HYDRO 2016 Paper 6A3

Burial depth determination of cables using acoustics – Requirements, issues and strategies

Jens Wunderlich, Jan Arvid Ingulfsen, Sabine Müller


In the oil/gas business surveys to obtain the depth-of-burial (DOB) of pipelines and cables are done on a regular basis. DOB surveys shall determine the exact position and burial depth of the pipeline or cable directly after dredging and later in regular intervals during it's entire lifetime. With expanding offshore wind farming in the wake of the "Energiewende", site explorations, route and cable DOB surveys become increasingly important in this offshore sector, too.

Various geophysical methods like magnetic, electromagnetic and acoustic sensors are used to detect and track buried cables. This paper will consider acoustic technologies only.

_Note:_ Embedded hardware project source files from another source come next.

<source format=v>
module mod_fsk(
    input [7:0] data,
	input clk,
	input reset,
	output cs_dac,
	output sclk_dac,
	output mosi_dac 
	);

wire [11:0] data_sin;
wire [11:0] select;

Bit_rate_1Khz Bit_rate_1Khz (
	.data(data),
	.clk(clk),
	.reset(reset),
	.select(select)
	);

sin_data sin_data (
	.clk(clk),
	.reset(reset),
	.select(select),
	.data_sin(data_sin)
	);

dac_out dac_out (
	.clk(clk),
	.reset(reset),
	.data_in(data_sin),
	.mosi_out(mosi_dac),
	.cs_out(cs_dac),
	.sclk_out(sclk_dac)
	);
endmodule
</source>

For best detection probability of buried cables to date often lines crossing the expected cable route are surveyed. Although this is a good method to detect the cable and get its position, survey companies require more efficient technologies, accounting for both, operational and processing costs. Thus they are looking for easy to operate technologies that follow the cable along its actual route, work at different water depths, weather and seabed conditions and give immediate and reliable results to produce deliverables with high accuracy of XYZ cable positions. Following the cable requires a sufficient survey corridor and real-time cable tracking to avoid the cable falling out of this corridor. Different cable properties like diameter, shape and material, the survey-vehicle's speed and environmental conditions like noise level, weather and type of seabed have to be taken into account.

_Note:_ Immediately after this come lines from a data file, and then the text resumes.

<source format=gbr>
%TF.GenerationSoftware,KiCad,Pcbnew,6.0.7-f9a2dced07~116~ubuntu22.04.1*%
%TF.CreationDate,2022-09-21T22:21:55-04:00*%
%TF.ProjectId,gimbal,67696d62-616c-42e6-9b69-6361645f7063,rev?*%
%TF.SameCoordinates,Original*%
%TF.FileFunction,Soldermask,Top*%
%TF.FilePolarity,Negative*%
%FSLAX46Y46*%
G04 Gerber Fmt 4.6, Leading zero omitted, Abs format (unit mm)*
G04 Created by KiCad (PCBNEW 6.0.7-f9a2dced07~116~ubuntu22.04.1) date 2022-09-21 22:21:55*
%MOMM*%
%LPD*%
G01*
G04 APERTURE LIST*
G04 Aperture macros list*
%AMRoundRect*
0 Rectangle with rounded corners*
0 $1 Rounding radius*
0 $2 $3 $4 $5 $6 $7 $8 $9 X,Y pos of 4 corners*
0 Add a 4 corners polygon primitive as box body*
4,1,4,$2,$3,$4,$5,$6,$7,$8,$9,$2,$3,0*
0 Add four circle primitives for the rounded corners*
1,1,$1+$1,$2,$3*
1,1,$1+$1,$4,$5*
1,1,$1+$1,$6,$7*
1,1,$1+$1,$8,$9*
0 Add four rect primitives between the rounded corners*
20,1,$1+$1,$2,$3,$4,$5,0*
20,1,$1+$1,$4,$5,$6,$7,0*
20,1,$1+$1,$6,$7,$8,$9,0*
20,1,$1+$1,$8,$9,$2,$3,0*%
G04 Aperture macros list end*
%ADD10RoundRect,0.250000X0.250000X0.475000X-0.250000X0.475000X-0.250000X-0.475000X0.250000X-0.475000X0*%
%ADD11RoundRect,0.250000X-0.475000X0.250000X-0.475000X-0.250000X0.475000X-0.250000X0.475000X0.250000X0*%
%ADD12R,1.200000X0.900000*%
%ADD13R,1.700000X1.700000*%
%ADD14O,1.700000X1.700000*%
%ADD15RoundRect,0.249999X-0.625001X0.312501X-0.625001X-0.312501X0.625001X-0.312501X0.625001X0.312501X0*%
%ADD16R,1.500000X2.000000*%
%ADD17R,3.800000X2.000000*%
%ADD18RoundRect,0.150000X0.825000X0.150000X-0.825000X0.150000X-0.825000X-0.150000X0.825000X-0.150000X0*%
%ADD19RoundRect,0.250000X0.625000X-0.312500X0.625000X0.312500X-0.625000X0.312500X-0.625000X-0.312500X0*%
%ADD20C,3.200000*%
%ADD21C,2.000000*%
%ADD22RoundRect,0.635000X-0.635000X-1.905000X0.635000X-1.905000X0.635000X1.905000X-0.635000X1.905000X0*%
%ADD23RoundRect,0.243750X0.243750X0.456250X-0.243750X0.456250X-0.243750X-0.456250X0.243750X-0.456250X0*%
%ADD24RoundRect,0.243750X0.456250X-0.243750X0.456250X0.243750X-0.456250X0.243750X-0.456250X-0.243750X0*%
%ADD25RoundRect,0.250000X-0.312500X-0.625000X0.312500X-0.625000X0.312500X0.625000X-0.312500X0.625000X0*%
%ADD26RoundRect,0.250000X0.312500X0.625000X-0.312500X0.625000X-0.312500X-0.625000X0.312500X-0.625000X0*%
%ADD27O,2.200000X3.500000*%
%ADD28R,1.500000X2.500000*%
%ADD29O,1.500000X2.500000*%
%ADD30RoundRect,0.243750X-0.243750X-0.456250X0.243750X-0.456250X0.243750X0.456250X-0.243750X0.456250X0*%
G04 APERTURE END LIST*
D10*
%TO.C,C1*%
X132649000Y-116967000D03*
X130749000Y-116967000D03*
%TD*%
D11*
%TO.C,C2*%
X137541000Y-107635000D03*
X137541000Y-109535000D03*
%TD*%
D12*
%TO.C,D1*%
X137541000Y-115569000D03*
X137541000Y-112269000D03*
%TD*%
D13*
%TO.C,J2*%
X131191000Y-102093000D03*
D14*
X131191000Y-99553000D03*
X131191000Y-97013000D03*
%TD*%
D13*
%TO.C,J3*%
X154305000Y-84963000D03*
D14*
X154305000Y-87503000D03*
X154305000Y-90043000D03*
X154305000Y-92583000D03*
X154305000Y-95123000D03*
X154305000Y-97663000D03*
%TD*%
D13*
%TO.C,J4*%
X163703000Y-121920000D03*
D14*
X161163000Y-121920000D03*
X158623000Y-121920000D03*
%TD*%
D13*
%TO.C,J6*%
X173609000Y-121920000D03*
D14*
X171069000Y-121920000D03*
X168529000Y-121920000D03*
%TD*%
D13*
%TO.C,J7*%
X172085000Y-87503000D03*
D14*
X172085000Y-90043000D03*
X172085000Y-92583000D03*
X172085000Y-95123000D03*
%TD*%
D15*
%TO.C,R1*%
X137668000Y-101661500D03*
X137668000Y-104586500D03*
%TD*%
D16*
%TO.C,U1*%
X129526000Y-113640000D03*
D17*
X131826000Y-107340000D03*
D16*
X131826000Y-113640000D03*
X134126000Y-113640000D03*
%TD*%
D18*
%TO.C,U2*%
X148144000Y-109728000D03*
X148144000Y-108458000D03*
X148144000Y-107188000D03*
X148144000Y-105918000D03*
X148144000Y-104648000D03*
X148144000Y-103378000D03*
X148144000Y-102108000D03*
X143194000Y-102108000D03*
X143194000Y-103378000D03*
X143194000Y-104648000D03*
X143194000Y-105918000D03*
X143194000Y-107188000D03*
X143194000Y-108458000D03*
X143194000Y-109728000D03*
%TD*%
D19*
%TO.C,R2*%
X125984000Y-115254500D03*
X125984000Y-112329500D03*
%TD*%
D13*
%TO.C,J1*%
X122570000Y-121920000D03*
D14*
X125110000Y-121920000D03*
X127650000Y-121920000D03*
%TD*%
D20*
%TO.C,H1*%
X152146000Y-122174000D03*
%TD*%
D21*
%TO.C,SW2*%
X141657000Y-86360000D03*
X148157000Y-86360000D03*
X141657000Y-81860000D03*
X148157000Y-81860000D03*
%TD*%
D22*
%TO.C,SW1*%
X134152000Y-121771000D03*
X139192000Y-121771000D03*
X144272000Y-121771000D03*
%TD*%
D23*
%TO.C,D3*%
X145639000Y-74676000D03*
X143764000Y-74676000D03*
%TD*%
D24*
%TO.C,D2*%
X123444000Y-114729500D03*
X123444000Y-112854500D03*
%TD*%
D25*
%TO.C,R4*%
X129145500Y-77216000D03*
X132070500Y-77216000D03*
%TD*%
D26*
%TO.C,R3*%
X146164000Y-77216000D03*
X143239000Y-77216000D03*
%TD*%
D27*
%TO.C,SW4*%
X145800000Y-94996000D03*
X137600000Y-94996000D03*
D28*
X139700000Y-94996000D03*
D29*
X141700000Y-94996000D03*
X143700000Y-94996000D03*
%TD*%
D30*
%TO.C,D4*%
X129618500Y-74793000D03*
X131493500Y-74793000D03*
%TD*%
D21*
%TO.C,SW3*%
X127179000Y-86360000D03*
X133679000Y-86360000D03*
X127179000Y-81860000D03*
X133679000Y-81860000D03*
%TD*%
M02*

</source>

This paper summarizes user requirements for DOB surveys, identifies limitations of currently used acoustic technologies and discusses different approaches to overcome these issues. Application of the methods shown is not limited to cable DOB surveys, they may also be used for pipeline surveys or other activities during construction and maintenance of offshore structures, e.g. to detect boulders, UXO or other debris during site and route surveys.